→ WORK TASK
Using the listing below, keep only the lines with the word "Analysis" and copy them.

→ PROVIDED INFORMATION

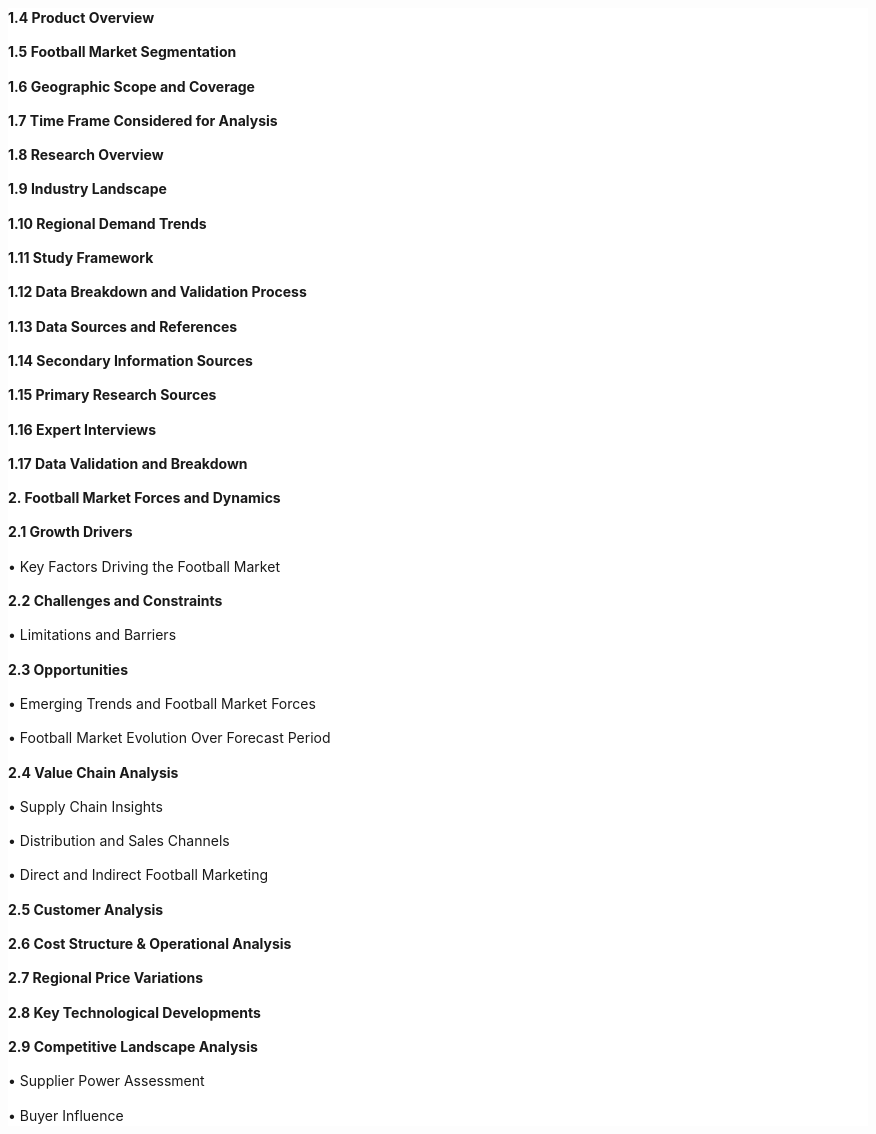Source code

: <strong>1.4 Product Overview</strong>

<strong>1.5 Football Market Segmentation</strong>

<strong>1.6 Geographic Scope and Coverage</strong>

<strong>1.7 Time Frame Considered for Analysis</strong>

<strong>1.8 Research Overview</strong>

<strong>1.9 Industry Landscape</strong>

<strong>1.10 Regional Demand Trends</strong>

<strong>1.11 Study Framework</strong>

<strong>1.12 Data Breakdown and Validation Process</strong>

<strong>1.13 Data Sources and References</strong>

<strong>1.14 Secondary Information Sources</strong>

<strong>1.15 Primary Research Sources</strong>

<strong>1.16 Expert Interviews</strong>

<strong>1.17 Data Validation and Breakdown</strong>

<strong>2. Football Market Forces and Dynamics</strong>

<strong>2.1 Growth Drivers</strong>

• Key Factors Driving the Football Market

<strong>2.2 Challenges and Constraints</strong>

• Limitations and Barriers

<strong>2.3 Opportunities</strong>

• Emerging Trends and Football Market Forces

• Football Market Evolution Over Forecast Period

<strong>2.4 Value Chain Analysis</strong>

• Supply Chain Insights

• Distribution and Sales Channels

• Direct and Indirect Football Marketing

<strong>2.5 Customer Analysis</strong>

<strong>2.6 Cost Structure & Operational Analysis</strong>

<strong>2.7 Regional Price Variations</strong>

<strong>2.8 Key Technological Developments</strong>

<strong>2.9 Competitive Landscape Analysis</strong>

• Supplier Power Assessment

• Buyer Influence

...

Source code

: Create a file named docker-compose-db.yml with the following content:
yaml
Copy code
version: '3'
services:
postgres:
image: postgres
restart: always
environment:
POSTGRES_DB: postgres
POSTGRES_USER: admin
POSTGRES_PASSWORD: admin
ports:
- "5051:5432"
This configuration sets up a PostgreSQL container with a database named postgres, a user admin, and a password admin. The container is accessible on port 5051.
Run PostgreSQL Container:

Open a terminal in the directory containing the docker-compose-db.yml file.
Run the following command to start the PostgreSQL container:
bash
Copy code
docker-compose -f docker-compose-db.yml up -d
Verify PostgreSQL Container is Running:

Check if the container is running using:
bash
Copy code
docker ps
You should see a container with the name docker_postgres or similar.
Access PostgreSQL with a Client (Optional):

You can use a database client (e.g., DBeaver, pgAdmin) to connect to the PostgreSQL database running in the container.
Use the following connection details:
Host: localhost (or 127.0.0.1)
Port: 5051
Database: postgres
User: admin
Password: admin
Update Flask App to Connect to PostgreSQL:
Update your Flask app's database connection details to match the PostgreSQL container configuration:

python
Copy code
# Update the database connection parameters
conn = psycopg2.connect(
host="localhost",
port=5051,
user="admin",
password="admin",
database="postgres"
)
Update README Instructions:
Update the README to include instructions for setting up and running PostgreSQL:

→ WRITTEN ANSWER
<strong>1.7 Time Frame Considered for Analysis</strong>
<strong>2.4 Value Chain Analysis</strong>
<strong>2.5 Customer Analysis</strong>
<strong>2.6 Cost Structure & Operational Analysis</strong>
<strong>2.9 Competitive Landscape Analysis</strong>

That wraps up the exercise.